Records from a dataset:

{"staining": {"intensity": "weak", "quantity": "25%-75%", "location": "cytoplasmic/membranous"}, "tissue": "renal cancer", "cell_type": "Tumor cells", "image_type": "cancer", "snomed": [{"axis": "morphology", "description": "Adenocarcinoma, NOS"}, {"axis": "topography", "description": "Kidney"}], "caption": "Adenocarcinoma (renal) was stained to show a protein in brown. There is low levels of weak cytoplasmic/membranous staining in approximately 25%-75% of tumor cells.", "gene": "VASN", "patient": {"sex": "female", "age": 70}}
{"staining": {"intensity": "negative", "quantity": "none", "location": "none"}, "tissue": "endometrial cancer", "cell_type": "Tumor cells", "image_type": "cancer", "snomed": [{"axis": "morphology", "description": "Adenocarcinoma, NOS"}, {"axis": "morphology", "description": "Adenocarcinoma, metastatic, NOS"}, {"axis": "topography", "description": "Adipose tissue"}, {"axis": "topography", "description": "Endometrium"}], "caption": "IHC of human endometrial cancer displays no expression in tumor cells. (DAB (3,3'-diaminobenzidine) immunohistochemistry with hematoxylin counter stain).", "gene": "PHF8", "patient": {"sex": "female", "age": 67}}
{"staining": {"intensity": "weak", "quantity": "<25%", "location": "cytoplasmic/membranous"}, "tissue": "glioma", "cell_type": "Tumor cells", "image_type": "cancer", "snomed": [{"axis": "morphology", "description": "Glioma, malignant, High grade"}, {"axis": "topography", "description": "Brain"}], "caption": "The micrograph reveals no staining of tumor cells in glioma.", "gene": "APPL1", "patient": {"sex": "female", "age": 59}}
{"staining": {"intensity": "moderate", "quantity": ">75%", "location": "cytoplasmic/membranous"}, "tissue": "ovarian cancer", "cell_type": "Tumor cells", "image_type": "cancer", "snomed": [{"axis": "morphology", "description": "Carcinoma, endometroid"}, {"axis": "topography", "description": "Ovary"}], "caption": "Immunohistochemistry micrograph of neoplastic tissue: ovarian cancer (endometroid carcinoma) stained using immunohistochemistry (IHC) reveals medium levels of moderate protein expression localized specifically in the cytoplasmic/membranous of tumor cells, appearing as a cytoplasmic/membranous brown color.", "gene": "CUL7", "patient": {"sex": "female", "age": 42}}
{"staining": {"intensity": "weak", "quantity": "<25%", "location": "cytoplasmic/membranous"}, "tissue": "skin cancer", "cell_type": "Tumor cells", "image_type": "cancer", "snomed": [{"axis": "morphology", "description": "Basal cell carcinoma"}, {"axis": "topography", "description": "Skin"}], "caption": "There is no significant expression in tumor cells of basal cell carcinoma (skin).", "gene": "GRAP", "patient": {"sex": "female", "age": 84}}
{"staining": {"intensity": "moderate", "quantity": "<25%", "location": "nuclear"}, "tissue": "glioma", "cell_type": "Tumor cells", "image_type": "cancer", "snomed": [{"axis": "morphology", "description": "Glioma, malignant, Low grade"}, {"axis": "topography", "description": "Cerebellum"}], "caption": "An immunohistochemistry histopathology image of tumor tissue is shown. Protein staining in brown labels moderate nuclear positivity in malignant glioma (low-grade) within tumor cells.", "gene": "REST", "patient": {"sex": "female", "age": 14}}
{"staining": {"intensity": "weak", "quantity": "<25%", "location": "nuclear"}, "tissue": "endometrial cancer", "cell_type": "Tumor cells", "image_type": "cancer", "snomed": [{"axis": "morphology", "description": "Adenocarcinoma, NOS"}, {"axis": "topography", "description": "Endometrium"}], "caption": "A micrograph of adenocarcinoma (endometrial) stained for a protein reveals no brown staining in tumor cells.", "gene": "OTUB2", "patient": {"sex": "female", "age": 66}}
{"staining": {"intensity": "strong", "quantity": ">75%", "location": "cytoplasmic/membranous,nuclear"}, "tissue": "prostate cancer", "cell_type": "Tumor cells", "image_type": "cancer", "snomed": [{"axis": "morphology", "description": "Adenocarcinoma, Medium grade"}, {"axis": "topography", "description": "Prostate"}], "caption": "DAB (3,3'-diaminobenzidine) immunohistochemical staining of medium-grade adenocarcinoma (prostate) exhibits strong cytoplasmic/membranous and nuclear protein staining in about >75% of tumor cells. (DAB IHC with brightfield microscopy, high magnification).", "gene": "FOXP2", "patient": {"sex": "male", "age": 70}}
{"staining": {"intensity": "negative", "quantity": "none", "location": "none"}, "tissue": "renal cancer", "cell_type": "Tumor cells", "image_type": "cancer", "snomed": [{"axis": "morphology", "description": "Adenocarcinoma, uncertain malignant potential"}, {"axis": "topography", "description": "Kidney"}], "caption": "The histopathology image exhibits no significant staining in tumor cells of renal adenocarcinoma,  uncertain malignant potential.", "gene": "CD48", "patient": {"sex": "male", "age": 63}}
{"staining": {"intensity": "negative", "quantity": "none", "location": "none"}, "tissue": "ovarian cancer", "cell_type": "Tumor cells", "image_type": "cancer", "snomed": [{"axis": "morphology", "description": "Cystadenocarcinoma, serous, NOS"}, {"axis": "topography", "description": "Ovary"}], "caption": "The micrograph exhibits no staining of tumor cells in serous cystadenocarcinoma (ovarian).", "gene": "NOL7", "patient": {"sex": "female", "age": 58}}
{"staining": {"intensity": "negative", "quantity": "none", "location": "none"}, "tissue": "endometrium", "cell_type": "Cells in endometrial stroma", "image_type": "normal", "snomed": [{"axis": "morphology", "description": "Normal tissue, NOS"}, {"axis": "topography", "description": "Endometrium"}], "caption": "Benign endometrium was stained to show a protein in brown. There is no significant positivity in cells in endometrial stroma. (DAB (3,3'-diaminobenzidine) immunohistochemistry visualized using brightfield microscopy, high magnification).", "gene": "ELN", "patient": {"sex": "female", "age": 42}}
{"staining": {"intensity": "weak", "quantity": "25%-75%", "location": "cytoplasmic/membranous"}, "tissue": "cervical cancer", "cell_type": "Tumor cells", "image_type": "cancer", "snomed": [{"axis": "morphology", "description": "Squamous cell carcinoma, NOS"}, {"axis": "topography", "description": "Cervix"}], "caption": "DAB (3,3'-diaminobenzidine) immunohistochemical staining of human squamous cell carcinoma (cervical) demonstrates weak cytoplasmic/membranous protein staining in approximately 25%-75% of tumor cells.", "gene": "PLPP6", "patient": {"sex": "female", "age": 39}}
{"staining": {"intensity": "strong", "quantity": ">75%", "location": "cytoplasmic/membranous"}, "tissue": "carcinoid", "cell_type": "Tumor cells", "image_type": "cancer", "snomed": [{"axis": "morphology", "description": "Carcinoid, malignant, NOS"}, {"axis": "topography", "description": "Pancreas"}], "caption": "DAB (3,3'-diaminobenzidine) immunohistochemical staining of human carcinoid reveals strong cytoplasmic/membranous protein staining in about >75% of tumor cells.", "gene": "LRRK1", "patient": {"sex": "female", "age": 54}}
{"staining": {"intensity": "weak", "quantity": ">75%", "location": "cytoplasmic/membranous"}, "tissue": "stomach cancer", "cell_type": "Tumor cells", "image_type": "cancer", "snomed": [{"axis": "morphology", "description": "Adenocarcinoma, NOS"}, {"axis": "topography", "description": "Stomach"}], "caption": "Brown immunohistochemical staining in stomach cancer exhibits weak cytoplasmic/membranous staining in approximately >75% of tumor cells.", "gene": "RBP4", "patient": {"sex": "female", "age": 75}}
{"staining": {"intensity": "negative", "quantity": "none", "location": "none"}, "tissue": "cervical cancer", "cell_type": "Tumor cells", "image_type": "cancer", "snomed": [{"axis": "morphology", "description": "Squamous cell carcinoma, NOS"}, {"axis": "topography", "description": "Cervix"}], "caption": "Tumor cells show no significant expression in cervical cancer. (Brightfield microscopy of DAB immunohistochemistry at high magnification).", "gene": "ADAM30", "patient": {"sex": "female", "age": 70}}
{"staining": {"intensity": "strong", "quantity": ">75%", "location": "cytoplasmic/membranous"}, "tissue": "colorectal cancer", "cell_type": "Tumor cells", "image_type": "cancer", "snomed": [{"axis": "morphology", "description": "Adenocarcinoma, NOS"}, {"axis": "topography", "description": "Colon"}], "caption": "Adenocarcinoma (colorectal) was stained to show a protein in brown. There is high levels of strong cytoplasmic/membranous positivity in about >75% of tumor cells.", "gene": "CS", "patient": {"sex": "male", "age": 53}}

Exercise: From the records above, extract exactly and only the lines that begin at the line with "micrograph exhibits no" and stop after the line with "endometrium was stained".

Solution for this problem:
{"staining": {"intensity": "negative", "quantity": "none", "location": "none"}, "tissue": "ovarian cancer", "cell_type": "Tumor cells", "image_type": "cancer", "snomed": [{"axis": "morphology", "description": "Cystadenocarcinoma, serous, NOS"}, {"axis": "topography", "description": "Ovary"}], "caption": "The micrograph exhibits no staining of tumor cells in serous cystadenocarcinoma (ovarian).", "gene": "NOL7", "patient": {"sex": "female", "age": 58}}
{"staining": {"intensity": "negative", "quantity": "none", "location": "none"}, "tissue": "endometrium", "cell_type": "Cells in endometrial stroma", "image_type": "normal", "snomed": [{"axis": "morphology", "description": "Normal tissue, NOS"}, {"axis": "topography", "description": "Endometrium"}], "caption": "Benign endometrium was stained to show a protein in brown. There is no significant positivity in cells in endometrial stroma. (DAB (3,3'-diaminobenzidine) immunohistochemistry visualized using brightfield microscopy, high magnification).", "gene": "ELN", "patient": {"sex": "female", "age": 42}}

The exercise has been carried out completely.